#### Document section:
═══

CNA Staff, Sep 18, 2020 / 03:30 am (CNA).- Poland’s bishops have intervened in a debate over whether their country should withdraw from a European treaty on preventing violence against women.
In a statement issued Sept. 17, the bishops reiterated their opposition to the Istanbul Convention, an initiative seeking to create a pan-European legal framework to protect women against violence, on the grounds that it “introduces elements of gender ideology.”
“We welcome the emergence of a social legislative initiative to terminate the Istanbul Convention and replace it with the International Convention on the Rights of the Family, and we encourage support for this action,” they said, according to an English translation provided by the Polish Bishops’ Conference.
The “Convention on preventing and combating violence against women and domestic violence” was launched in 2011 by the Council of Europe, a human rights organization founded in 1949 with 47 member states.

═══

#### Problems and tasks:
a - Rewrite the stretch of the news report on Poland's bishops from "CNA Staff, Sep" through "violence against women.", putting "weighed in" in place of "intervened".
b - Extend the news report on the Polish bishops and the Istanbul Convention, picking up after its final sentence.

#### Available data:
═══

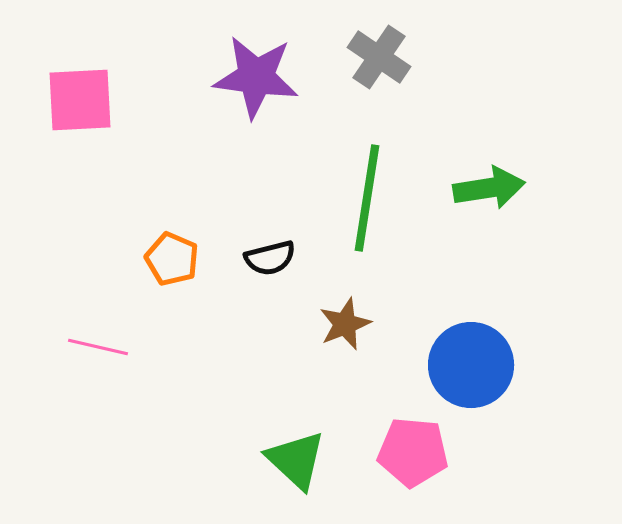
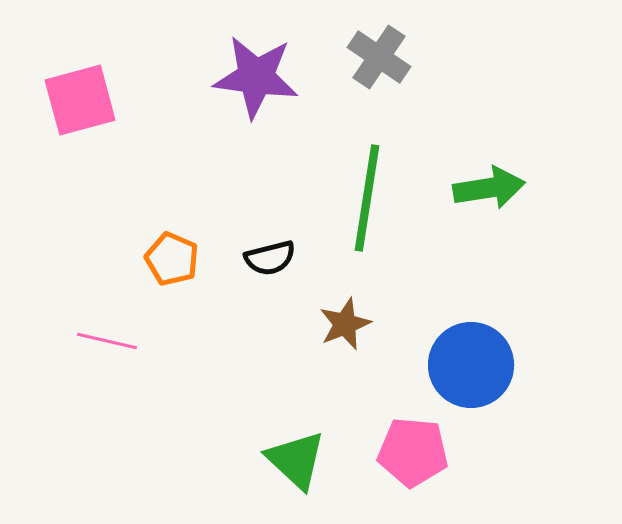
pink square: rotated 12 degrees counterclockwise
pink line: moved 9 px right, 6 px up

═══

#### Results by task:
a -
CNA Staff, Sep 18, 2020 / 03:30 am (CNA).- Poland’s bishops have weighed in in a debate over whether their country should withdraw from a European treaty on preventing violence against women.

b -
President Bronisław Komorowski, associated with the Civic Platform party, ratified the convention on behalf of Poland in 2015. But in July this year Poland’s Justice Minister Zbigniew Ziobro said that he would seek to withdraw from the treaty, prompting demonstrations in the capital, Warsaw.
Shortly afterwards, Prime Minister Mateusz Morawiecki, a member of the Law and Justice party, announced that he had asked the country’s Constitutional Tribunal to declare whether the Istanbul Convention is compatible with the Constitution of Poland.
In their statement, the bishops noted that the bishops of Central Europe had reached a consensus on rejecting the convention in 2018.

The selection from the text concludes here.